§ **Given request**
Swap "scientific name" for "binomial name" in the lines of every record below, leaving everything else unchanged, and reproduce the lines without the pictures.

§ **Records for this exercise**
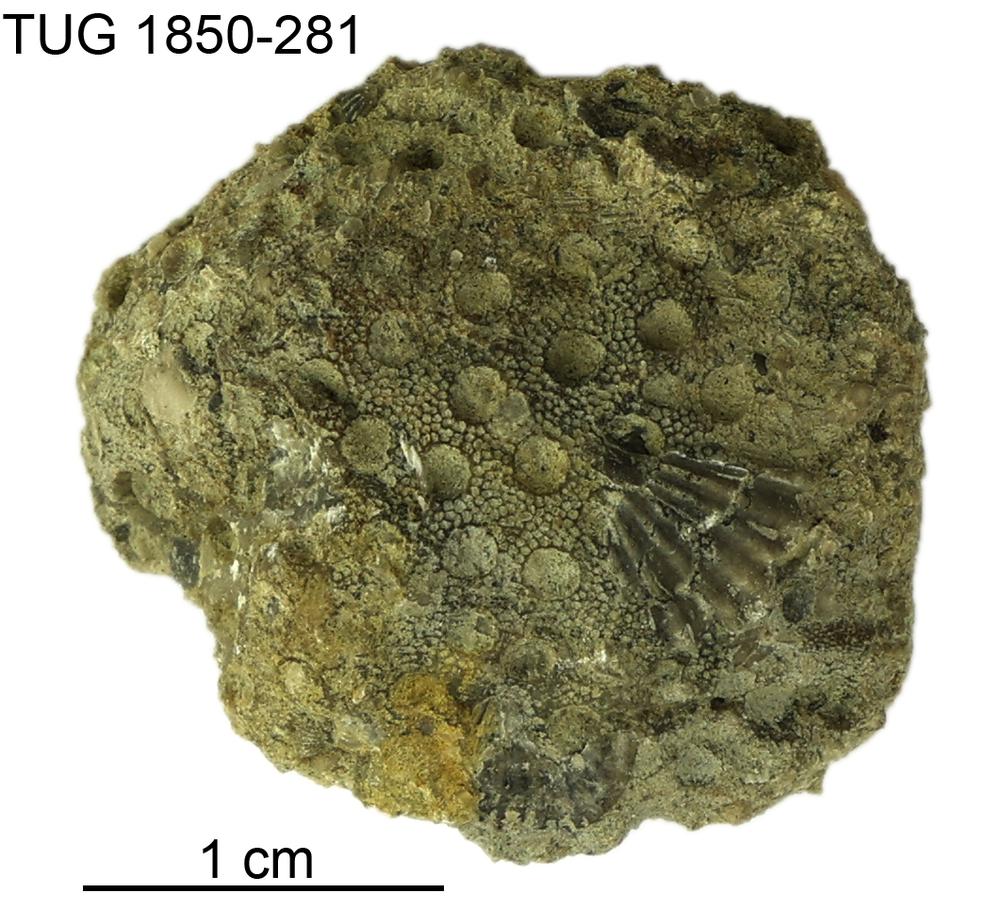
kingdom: Animalia
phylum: Cnidaria
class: Anthozoa
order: Heliolitina
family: Heliolitidae
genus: Heliolites
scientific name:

§ **Exercise response**
kingdom: Animalia
phylum: Cnidaria
class: Anthozoa
order: Heliolitina
family: Heliolitidae
genus: Heliolites
binomial name:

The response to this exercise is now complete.